WORK ORDER:
Repeat word for word the lines from the one containing "## 12 September, 1914" through the end of the rows.
BEGIN DATA SUPPLIED
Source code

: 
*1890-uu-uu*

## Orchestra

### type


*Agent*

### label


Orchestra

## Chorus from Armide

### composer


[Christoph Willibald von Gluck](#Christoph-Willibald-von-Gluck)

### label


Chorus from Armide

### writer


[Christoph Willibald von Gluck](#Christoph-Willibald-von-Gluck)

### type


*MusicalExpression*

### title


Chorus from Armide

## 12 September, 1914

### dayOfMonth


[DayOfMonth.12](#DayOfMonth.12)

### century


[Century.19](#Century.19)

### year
END DATA SUPPLIED
RESPONSE AREA:
## 12 September, 1914

### dayOfMonth


[DayOfMonth.12](#DayOfMonth.12)

### century


[Century.19](#Century.19)

### year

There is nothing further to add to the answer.